A molecular and histological characterization of cartilage from patients with Morquio syndrome

• Published in: Osteoarthritis and cartilage Vol. 15; no. 11; pp. 1311 - 1317
• Main Authors: De Franceschi, L., Ph.D, Roseti, L., Ph.D, Desando, G., Ph.D, Facchini, A., M.D, Grigolo, B., Ph.D
• Format: Journal Article
• Language: English
• Published: England Elsevier Ltd 01.11.2007
• Subjects: Adult; Aggrecans; Biomarkers - analysis; Cartilage, Articular - metabolism; Chondrocytes - metabolism; Chondrocytes - pathology; Chondroitin-6-sulfate; Collagen Type I - genetics; Collagen Type I - metabolism; Collagen Type II - genetics; Collagen Type II - metabolism; Female; Glycosaminoglycans; Humans; Immunohistochemistry; Keratan sulfate; Male; Mucopolysaccharidosis IV - genetics; Mucopolysaccharidosis IV - metabolism; Mucopolysaccharidosis IV - pathology; Reverse Transcriptase Polymerase Chain Reaction; Rheumatology; RNA, Messenger - analysis; RT-PCR; Glycosaminoglycans; Chondroitin-6-sulfate; RT-PCR; Keratan sulfate
• ISSN: 1063-4584; 1522-9653
• DOI: 10.1016/j.joca.2007.04.008

Summary Objective To investigate the gene expression profile and the histological aspects of articular cartilage of patients affected by Morquio syndrome, a lysosomal storage disease characterized by the accumulation of glycosaminoglycans within the cells which result in abnormal formation and growth of the skeletal system.

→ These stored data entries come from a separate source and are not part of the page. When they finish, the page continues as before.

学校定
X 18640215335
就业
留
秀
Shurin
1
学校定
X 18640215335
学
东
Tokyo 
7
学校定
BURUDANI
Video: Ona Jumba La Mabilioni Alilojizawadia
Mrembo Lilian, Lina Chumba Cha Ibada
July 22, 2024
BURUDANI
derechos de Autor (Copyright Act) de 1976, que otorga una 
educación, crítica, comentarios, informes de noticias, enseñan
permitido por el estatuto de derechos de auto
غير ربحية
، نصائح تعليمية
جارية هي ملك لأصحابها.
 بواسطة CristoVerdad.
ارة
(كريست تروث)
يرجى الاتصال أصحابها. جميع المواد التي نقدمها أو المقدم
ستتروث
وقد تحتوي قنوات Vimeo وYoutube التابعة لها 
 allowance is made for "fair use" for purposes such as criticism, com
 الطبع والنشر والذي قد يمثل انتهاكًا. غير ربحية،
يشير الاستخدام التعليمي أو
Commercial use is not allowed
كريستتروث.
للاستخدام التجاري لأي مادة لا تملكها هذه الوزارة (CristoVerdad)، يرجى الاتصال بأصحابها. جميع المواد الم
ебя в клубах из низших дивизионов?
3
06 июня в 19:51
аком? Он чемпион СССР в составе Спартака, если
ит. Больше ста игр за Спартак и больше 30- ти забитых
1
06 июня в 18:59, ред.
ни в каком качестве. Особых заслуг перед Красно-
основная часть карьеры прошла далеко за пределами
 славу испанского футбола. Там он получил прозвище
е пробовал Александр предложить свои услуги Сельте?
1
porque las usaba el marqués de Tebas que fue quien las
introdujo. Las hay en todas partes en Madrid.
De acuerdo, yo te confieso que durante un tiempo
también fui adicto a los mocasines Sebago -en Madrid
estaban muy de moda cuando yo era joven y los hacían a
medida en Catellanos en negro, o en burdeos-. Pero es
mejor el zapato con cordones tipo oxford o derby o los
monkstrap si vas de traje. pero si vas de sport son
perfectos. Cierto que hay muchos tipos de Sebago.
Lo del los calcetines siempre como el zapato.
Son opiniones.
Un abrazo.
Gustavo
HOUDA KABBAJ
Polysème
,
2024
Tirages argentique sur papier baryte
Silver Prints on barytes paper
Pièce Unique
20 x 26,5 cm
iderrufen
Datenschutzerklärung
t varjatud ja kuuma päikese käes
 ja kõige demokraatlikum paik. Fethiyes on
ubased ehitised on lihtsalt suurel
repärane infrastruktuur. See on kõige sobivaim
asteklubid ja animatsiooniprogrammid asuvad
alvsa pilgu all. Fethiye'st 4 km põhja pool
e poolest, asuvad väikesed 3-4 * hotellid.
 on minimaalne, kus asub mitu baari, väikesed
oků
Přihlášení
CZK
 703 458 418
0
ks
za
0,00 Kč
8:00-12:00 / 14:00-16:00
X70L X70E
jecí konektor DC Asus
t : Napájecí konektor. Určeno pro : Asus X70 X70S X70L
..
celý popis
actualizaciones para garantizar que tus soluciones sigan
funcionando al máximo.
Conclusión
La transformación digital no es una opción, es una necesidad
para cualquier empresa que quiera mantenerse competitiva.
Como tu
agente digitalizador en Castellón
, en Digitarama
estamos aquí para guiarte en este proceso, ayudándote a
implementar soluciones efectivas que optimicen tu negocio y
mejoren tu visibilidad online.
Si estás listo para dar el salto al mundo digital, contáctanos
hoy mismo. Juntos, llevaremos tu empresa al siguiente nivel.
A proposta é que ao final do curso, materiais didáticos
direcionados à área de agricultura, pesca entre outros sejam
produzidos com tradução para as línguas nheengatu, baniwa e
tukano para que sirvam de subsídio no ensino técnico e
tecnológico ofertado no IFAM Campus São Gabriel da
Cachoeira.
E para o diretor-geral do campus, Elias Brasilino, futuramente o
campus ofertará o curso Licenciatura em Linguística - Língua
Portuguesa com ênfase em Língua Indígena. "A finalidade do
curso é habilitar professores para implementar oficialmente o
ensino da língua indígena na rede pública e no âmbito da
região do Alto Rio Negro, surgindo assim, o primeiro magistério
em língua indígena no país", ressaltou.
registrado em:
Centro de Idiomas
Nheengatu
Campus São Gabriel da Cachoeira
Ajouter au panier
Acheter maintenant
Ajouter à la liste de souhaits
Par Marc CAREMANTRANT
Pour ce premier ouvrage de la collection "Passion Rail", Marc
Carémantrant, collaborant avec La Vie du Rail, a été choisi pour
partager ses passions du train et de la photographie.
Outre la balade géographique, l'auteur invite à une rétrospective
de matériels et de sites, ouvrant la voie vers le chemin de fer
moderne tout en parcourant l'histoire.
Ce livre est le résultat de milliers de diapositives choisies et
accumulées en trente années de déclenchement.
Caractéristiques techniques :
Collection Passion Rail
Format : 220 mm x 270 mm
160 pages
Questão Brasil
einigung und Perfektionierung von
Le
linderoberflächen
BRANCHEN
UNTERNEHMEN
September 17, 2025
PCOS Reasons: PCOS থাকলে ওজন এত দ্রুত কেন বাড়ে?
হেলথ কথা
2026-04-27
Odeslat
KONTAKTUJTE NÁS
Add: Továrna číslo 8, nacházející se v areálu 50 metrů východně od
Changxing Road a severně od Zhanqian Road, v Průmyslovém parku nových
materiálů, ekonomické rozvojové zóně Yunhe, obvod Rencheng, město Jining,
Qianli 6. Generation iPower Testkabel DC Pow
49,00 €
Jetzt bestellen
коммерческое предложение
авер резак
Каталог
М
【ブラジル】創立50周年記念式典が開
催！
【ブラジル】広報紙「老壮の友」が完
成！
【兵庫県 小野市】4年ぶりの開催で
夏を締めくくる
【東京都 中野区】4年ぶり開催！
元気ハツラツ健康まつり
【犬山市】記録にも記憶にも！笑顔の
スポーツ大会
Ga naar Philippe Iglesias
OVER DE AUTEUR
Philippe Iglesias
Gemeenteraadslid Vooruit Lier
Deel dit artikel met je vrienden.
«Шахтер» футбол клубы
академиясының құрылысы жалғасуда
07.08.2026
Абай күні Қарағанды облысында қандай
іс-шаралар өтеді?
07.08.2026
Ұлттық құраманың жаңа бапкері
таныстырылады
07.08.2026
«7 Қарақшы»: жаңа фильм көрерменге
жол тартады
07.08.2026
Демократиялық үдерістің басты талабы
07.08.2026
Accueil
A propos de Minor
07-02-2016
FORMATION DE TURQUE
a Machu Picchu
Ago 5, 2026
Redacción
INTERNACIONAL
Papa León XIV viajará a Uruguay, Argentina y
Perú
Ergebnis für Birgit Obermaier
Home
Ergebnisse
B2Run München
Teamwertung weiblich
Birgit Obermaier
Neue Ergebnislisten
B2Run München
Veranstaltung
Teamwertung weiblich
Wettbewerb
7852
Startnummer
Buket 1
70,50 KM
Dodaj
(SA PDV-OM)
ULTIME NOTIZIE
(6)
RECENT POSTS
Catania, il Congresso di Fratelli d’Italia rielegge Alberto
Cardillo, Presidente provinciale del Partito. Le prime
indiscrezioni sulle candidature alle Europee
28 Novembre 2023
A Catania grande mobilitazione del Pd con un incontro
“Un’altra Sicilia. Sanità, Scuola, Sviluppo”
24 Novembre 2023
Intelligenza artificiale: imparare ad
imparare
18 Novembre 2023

Method Articular cartilage samples were obtained from the femoral condyle of two siblings with Morquio syndrome during surgery performed to treat valgus knee. As controls, four biopsy samples of healthy cartilage were obtained from four different male multiorgan donors. A Real-Time Polymerase Chain reaction (RT-PCR) analysis was performed to evaluate the expression of type I and II collagens and aggrecan mRNAs. Histological and immunohistochemical analyses for some matrix proteins were carried out on paraffin embedded sections. Results Type I collagen mRNA mean level was higher in the samples of patients with Morquio syndrome compared to controls. Type II collagen and aggrecan mRNAs' mean expression was instead lower. The morphological appearance of the cartilage showed a poorly organized tissue structure with not homogeneously distributed cells that were larger compared to normal chondrocytes due to the presence inside the vacuoles of proteoglycans which were not metabolized. Chondrocytes were negative for collagen II immunostaining while the extracellular matrix was weakly positive. Collagen type I immunostaining was positive at cellular level. Keratan sulfate showed diffuse positivity and chondroitin-6-sulfate was present throughout the cartilaginous thickness. Conclusion In cartilage of patients with Morquio syndrome, a low expression of collagen type II and a high expression of collagen type I both at protein and molecular levels are evidentiated. This finding could give evidence of the reduction in ankle and knee joint movement observable in these patients.